Iranian nuclear announcement unimpressive: US

Iranian nuclear announcement unimpressive: US

The United States has said it was not impressed at all by the latest Iranian claim of progress on its nuclear programme, saying the "hyped" move was calibrated mostly for the domestic audience.

"One thing is absolutely clear, Iran is clearly feeling the pressure of its international and diplomatic isolation of the increasing economic pressure on it," State Department spokesperson Victoria Nuland told reporters.

Iranian President Mahmoud Ahmadinejad yesterday unveiled on state television what was described as Iran's first domestically produced, 20-per cent enriched nuclear fuel for Tehran's research reactor (TRR).

"With regard to this news about activity at that reactor, we frankly don’t see a lot new here. This is not big news. In fact, it seems to have been hyped. The Iranians have, for many months, been putting out calendars of accomplishments, and based on their own calendars, they are many, many months behind. This strikes us as calibrated mostly for a domestic audience," Nuland said.
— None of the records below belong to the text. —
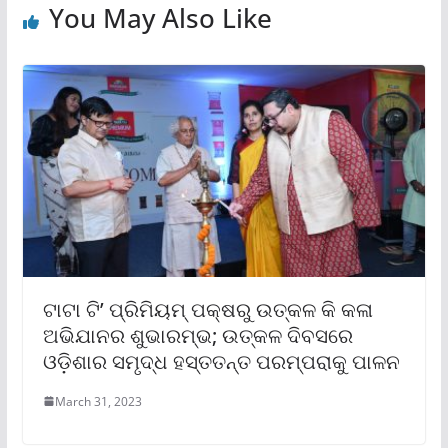
You May Also Like
ଟାଟା ଟି’ ପ୍ରିମିୟମ୍ ପକ୍ଷରୁ ଉତ୍କଳ କି କଳା
ଅଭିଯାନର ଶୁଭାରମ୍ଭ; ଉତ୍କଳ ଦିବସରେ
ଓଡ଼ିଶାର ସମୃଦ୍ଧ ହସ୍ତତନ୍ତ ପରମ୍ପରାକୁ ପାଳନ
March 31, 2023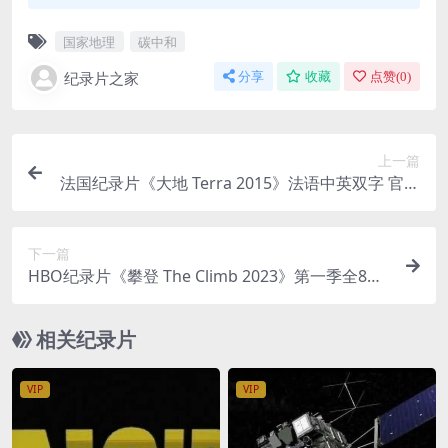
国家地理
碳中和
纪录片之家
分享
收藏
点赞(
0
)
上一篇
法国纪录片《大地 Terra 2015》法语中英双字 官方
纯净版 1080P/MKV/1.86G 生命的故事
下一篇
HBO纪录片《攀登 The Climb 2023》第一季全8集
英语中英双字 官方纯净版 1080P/MKV/21G 攀岩纪
录片
相关纪录片
VIP
VIP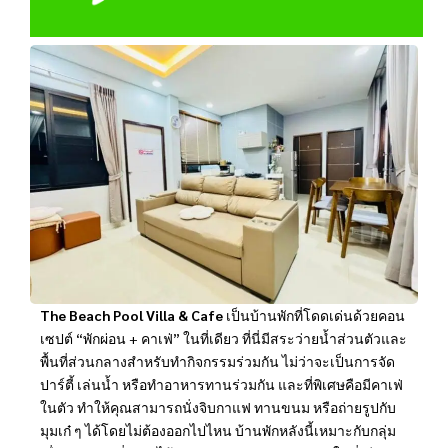
The Beach Pool Villa & Cafe
เป็นบ้านพักที่โดดเด่นด้วยคอน
เซปต์ “พักผ่อน + คาเฟ่” ในที่เดียว ที่นี่มีสระว่ายน้ำส่วนตัวและ
พื้นที่ส่วนกลางสำหรับทำกิจกรรมร่วมกัน ไม่ว่าจะเป็นการจัด
ปาร์ตี้ เล่นน้ำ หรือทำอาหารทานร่วมกัน และที่พิเศษคือมีคาเฟ่
ในตัว ทำให้คุณสามารถนั่งจิบกาแฟ ทานขนม หรือถ่ายรูปกับ
มุมเก๋ ๆ ได้โดยไม่ต้องออกไปไหน บ้านพักหลังนี้เหมาะกับกลุ่ม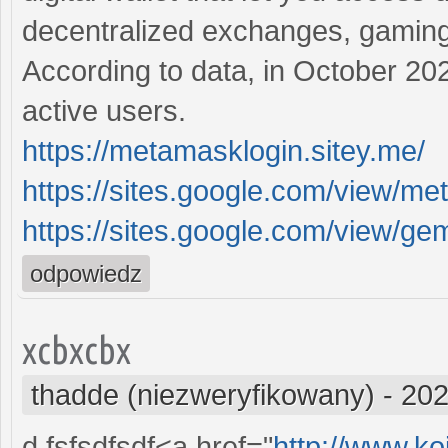
decentralized exchanges, gaming 
According to data, in October 20
active users.
https://metamasklogin.sitey.me/
https://sites.google.com/view/m
https://sites.google.com/view/ge
odpowiedz
xcbxcbx
thadde (niezweryfikowany)
-
202
d fsfsdfsdf<a href="
http://www.k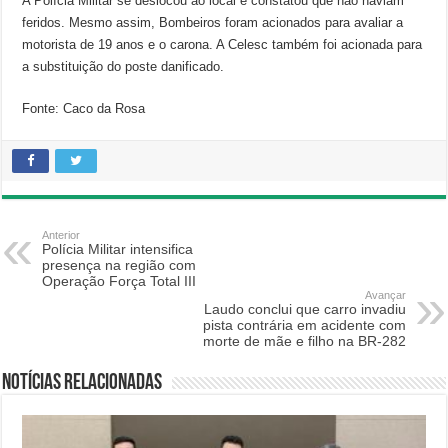
A Polícia Militar se deslocou ao local e constatou que não haviam
feridos. Mesmo assim, Bombeiros foram acionados para avaliar a
motorista de 19 anos e o carona. A Celesc também foi acionada para
a substituição do poste danificado.
Fonte: Caco da Rosa
Anterior
Polícia Militar intensifica
presença na região com
Operação Força Total III
Avançar
Laudo conclui que carro invadiu
pista contrária em acidente com
morte de mãe e filho na BR-282
Notícias relacionadas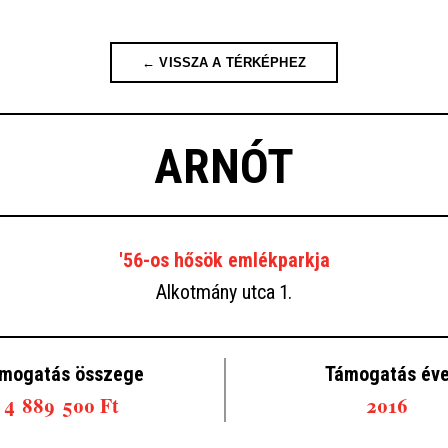
← VISSZA A TÉRKÉPHEZ
ARNÓT
'56-os hősök emlékparkja
Alkotmány utca 1.
mogatás összege
Támogatás év
4 889 500 Ft
2016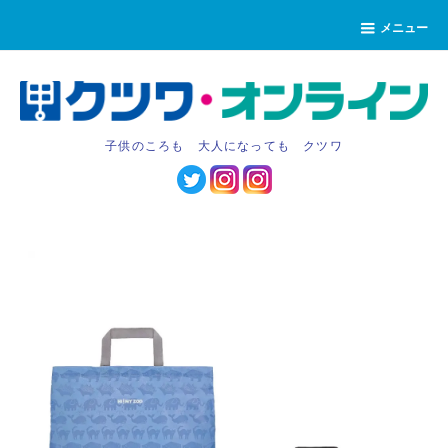
メニュー
子供のころも 大人になっても クツワ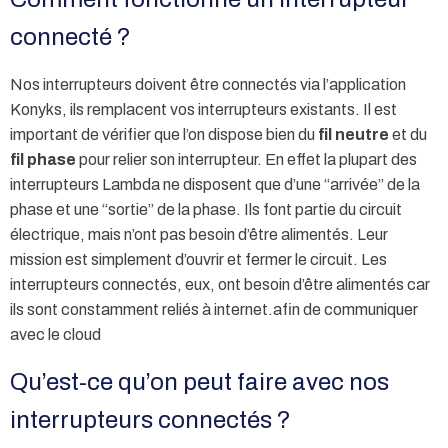
connecté ?
Nos interrupteurs doivent être connectés via l’application
Konyks, ils remplacent vos interrupteurs existants. Il est
important de vérifier que l’on dispose bien du
fil neutre
et du
fil phase
pour relier son interrupteur. En effet la plupart des
interrupteurs Lambda ne disposent que d’une “arrivée” de la
phase et une “sortie” de la phase. Ils font partie du circuit
électrique, mais n’ont pas besoin d’être alimentés. Leur
mission est simplement d’ouvrir et fermer le circuit. Les
interrupteurs connectés, eux, ont besoin d’être alimentés car
ils sont constamment reliés à internet.afin de communiquer
avec le cloud
Qu’est-ce qu’on peut faire avec nos
interrupteurs connectés ?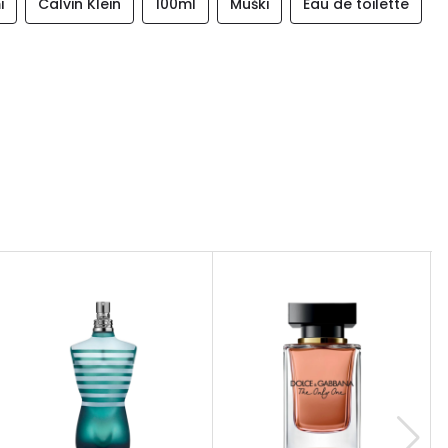
i
Calvin Klein
100ml
Muški
Eau de toilette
The Iranian reaction is part of a piece of that pressure which it is facing now, she said.
"I would also note there was a very sizeable and forcible crackdown on peaceful protest inside Tehran yesterday, large-scale cutoffs of the internet over the last couple of days, and they continue to keep major opposition figures under house arrest," she said.

"So again, they are clearly being challenged – the regime is – not only from outside Iran but from inside Iran in a way that is causing them to take steps," the spokesperson said.
"I can't speculate any further as to Iran's motives behind its various actions, but our view on this is it's not terribly new and it's not terribly impressive," Nuland said.

"The focus of the conversation is on how we tighten and intensify the sanctions so that Iran comes back to the table. Well, I'm not going to get into advocating for the Iranians what would make for an impressive programme," Nuland said, adding Iran still needs to demonstrate that this is a purely peaceful program, as they claim.

White House Press Secretary Jay Carney said the US was keeping a close watch on Tehran and consulting with allies.

"What we see is provocative acts, defiant acts, statements that are designed to distract attention from the demonstrated impact that the sanctions are having, the demonstrated impact that the isolation of Iran is having," he told reporters.

"We are very confident that the sanctions have put enormous pressure on the Iranian economy and on the Iranian regime. It is not unusual for Iran to try to distract attention from those uncomfortable facts and from its overall isolation by some burst of rhetoric or making some announcement," Carney said.

The US, Carney said, is implementing sanctions on Iran in a way that had the desired effect just to pressure and isolate it further, and did not have unintended consequences for any of its allies, or more broadly, for the global oil market.

Replying to questions with regard to Iran's nuclear programme, he said these activities remain under IAEA safeguards.

"US has never objected to Iran's peaceful and civilian nuclear activities. In fact, back in 2009, the United States and others proposed to work with Iran to ensure a continued fuel supply for this specific reactor, which has been used to produce medical isotopes to treat cancer.

"After initially indicating acceptance of that offer, Iran reversed course. Our interest is in Iran abiding by its international obligations, renouncing its interest in nuclear weapons and returning to the international community," he said.